Content starts

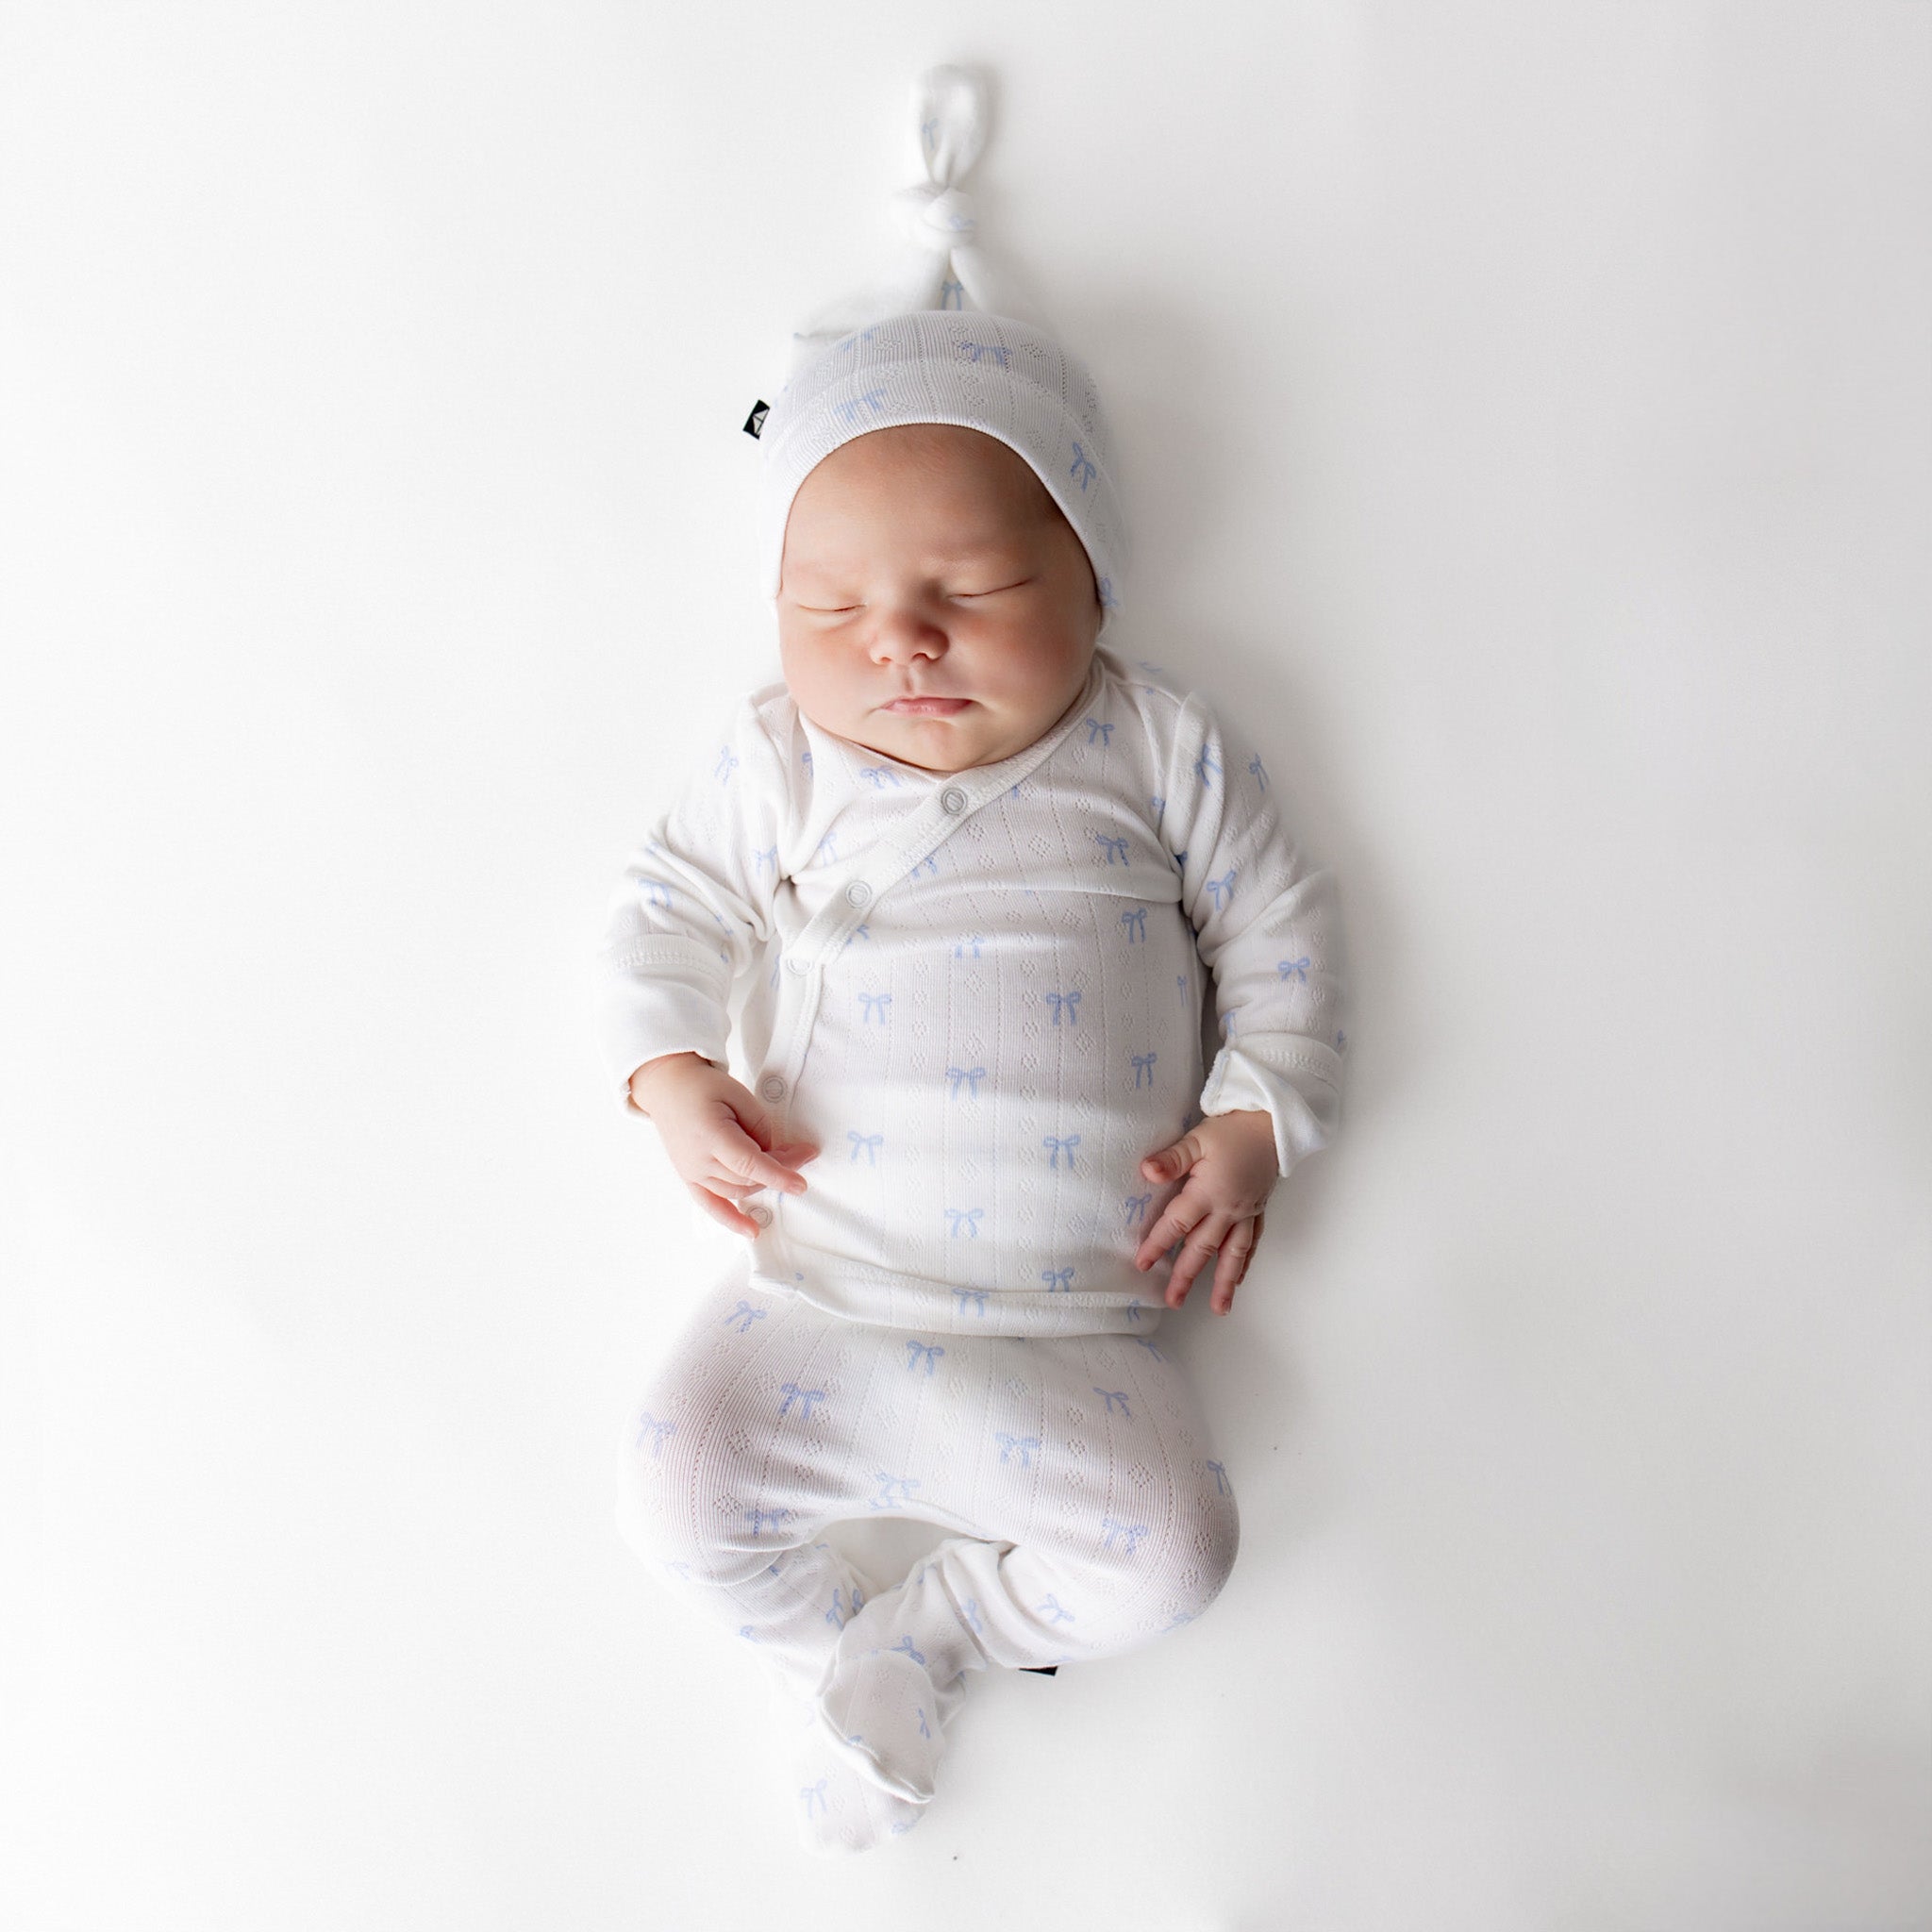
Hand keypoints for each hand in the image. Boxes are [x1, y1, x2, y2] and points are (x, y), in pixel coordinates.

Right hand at [627, 1053, 819, 1239]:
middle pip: (748, 1178)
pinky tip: (751, 1231)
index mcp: (710, 1135)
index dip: (778, 1175)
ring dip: (763, 1183)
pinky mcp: (689, 1177)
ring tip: (782, 1165)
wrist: (667, 1087)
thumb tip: (773, 1154)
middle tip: (801, 1152)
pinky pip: (711, 1205)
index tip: (801, 1184)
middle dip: (780, 1169)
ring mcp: (691, 1172)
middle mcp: (698, 1160)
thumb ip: (759, 1126)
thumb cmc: (702, 1086)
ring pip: (738, 1191)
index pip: (750, 1165)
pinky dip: (731, 1219)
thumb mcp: (738, 1094)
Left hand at [1133, 1110, 1278, 1314]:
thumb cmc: (1233, 1129)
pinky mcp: (1258, 1210)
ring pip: (1233, 1254)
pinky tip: (1239, 1279)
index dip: (1158, 1244)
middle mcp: (1228, 1210)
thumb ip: (1173, 1159)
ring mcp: (1246, 1213)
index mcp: (1209, 1193)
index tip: (1142, 1264)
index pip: (1177, 1224)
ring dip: (1224, 1283)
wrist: (1274, 1123)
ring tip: (1219, 1308)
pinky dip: (1245, 1263)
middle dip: (1186, 1276)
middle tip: (1172, 1301)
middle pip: (1203, 1249)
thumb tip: (1147, 1171)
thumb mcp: (1197, 1138)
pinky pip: (1252, 1242)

Content ends

* [THE PROBLEM]
Leave the pictures out and set down the rest of the listing above exactly.

* [ANSWER TO THIS PROBLEM]
Hand keypoints for each hand in the image. Boxes are [x1, y1, x2, y2] and points are (x, y), in pixel coordinates.

Right hand at [627, 1053, 819, 1239]:
middle pip: (748, 1178)
pinky tip: (751, 1231)
index mcp: (710, 1135)
index dip: (778, 1175)
ring dip: (763, 1183)
pinky mcp: (689, 1177)
ring tip: (782, 1165)
wrist: (667, 1087)
thumb tip: (773, 1154)
middle tip: (801, 1152)
pinky pip: (711, 1205)
index tip: (801, 1184)
middle dip: (780, 1169)
ring mcp: (691, 1172)
middle mcp: (698, 1160)
thumb ip: (759, 1126)
thumb cmc: (702, 1086)
ring pip: (738, 1191)
index pip: (750, 1165)
pinky dip: (731, 1219)
thumb mcp: (738, 1094)
Left hand at [1133, 1110, 1278, 1314]:
thumb cmc: (1233, 1129)
pinky mcp: (1258, 1210)
ring pip: (1233, 1254)
pinky tip: (1239, 1279)
index dip: (1158, 1244)
middle mcp: (1228, 1210)
thumb ip: (1173, 1159)
ring mcp: (1246, 1213)
index mcp: (1209, 1193)
index tip: (1142, 1264)
index pip: (1177, 1224)
ring dip: (1224, 1283)
wrist: (1274, 1123)
ring tip: (1219, 1308)
pinky dip: (1245, 1263)
middle dip: (1186, 1276)
middle tip: (1172, 1301)
middle pip: (1203, 1249)
thumb tip: (1147, 1171)
thumb mcp: (1197, 1138)
pinky pip: (1252, 1242)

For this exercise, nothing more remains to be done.